━━━━━ Exercise inputs

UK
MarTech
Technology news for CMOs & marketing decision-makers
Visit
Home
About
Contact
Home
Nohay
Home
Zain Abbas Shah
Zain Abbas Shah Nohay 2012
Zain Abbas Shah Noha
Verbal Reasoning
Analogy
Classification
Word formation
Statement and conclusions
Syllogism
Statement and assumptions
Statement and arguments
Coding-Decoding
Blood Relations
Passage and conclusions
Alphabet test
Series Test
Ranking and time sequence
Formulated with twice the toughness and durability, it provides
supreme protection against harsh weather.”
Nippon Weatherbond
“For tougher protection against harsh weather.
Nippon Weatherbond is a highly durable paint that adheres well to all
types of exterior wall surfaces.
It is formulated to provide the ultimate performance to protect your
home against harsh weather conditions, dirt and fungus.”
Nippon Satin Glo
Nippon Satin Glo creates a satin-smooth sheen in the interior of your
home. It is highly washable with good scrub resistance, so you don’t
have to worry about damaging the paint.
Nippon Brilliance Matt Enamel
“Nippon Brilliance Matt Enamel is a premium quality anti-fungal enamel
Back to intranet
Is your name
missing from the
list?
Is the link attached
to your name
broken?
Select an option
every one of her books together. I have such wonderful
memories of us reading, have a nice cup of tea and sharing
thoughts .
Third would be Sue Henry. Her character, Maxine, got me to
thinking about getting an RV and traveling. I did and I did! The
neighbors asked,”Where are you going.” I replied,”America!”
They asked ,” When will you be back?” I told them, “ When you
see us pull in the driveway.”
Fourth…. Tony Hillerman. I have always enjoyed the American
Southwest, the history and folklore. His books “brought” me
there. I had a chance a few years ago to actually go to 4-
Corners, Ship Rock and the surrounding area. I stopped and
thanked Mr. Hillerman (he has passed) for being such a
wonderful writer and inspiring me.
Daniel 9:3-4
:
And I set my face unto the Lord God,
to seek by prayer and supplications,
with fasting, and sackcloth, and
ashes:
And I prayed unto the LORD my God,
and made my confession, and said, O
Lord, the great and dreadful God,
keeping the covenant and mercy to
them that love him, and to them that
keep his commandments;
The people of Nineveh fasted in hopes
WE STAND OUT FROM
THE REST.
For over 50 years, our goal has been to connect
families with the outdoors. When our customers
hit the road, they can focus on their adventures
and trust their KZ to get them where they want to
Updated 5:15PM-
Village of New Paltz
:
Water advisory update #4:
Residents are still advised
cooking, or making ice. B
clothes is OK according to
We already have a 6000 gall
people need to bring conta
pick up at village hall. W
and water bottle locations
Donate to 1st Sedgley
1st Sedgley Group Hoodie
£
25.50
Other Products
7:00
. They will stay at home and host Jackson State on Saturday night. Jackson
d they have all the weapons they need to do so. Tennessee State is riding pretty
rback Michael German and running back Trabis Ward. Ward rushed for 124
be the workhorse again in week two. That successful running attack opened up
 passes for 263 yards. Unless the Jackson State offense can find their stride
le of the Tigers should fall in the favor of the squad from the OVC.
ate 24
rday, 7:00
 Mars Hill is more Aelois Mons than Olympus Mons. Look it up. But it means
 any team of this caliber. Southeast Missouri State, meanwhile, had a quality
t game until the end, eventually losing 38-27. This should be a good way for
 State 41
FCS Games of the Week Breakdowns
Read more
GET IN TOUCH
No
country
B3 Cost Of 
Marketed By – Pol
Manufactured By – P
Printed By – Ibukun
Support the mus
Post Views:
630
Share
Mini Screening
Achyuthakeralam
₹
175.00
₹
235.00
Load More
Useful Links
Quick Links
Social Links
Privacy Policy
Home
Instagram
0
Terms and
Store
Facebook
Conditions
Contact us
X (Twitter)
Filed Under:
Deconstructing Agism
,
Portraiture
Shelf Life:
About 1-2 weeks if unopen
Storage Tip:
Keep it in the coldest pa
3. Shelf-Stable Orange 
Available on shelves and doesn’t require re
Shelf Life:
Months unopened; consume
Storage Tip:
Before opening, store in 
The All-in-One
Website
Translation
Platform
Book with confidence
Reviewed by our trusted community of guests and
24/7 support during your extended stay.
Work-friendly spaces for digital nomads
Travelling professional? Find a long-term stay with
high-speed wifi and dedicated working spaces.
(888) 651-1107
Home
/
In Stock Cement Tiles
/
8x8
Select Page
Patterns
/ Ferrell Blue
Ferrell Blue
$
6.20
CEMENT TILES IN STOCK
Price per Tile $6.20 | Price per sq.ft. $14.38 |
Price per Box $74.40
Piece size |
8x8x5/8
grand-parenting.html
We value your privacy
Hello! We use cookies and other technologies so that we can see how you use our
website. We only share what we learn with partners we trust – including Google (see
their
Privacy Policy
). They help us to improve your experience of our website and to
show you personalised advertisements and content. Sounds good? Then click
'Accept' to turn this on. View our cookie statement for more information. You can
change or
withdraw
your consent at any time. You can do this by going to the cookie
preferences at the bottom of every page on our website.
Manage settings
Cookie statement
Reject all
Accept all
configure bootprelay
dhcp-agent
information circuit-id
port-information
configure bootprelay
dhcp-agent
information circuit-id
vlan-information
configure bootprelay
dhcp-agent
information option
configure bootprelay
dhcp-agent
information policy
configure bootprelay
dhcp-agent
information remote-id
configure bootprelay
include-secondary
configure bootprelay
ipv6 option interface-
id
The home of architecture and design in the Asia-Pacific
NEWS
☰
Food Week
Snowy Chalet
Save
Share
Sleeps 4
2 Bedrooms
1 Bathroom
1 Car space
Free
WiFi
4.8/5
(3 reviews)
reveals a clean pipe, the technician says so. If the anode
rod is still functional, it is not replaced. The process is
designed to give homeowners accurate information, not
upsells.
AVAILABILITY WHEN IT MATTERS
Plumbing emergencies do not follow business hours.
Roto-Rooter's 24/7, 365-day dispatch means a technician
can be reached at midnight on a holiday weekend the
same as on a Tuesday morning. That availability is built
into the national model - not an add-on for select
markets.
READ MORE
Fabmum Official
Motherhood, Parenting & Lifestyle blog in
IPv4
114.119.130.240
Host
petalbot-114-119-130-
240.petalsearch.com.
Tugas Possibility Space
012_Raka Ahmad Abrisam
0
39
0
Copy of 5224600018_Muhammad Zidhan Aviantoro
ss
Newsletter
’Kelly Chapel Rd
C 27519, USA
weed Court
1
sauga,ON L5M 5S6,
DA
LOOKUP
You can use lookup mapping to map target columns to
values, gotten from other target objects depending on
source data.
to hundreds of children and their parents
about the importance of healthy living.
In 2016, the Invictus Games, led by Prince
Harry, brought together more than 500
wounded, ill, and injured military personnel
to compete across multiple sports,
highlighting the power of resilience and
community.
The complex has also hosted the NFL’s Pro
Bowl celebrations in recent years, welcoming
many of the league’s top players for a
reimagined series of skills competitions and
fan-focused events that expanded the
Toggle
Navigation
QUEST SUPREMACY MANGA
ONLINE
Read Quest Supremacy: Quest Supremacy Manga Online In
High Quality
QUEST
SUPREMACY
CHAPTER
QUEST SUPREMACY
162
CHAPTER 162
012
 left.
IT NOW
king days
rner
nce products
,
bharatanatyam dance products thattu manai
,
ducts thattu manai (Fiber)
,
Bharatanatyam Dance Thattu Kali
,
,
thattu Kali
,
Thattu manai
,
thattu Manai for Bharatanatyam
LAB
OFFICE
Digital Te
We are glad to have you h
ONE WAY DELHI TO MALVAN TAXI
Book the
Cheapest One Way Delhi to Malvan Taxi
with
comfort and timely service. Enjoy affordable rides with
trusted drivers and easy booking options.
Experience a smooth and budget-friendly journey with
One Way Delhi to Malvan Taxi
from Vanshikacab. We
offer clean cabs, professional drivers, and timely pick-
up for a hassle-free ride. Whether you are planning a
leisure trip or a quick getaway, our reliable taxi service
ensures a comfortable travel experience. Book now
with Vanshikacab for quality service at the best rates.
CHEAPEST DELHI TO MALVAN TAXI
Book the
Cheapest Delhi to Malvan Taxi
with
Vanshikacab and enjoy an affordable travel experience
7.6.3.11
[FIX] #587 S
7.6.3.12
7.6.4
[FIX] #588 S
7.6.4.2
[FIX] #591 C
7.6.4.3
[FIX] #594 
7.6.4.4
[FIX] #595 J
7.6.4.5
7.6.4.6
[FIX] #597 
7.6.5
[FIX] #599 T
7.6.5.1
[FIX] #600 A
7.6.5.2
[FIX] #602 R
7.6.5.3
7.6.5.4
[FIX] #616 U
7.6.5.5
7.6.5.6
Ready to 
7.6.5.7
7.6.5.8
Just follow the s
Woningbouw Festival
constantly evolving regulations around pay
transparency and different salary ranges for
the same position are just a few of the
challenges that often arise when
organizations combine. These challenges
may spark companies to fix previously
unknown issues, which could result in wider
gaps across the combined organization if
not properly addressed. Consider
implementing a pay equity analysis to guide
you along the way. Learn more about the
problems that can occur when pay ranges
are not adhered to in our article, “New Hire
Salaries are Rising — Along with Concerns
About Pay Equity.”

━━━━━━━━━━

→ Work item
Copy each line in the entries above where "such" turns up.

→ Answer
every one of her books together. I have such wonderful
thanked Mr. Hillerman (he has passed) for being such a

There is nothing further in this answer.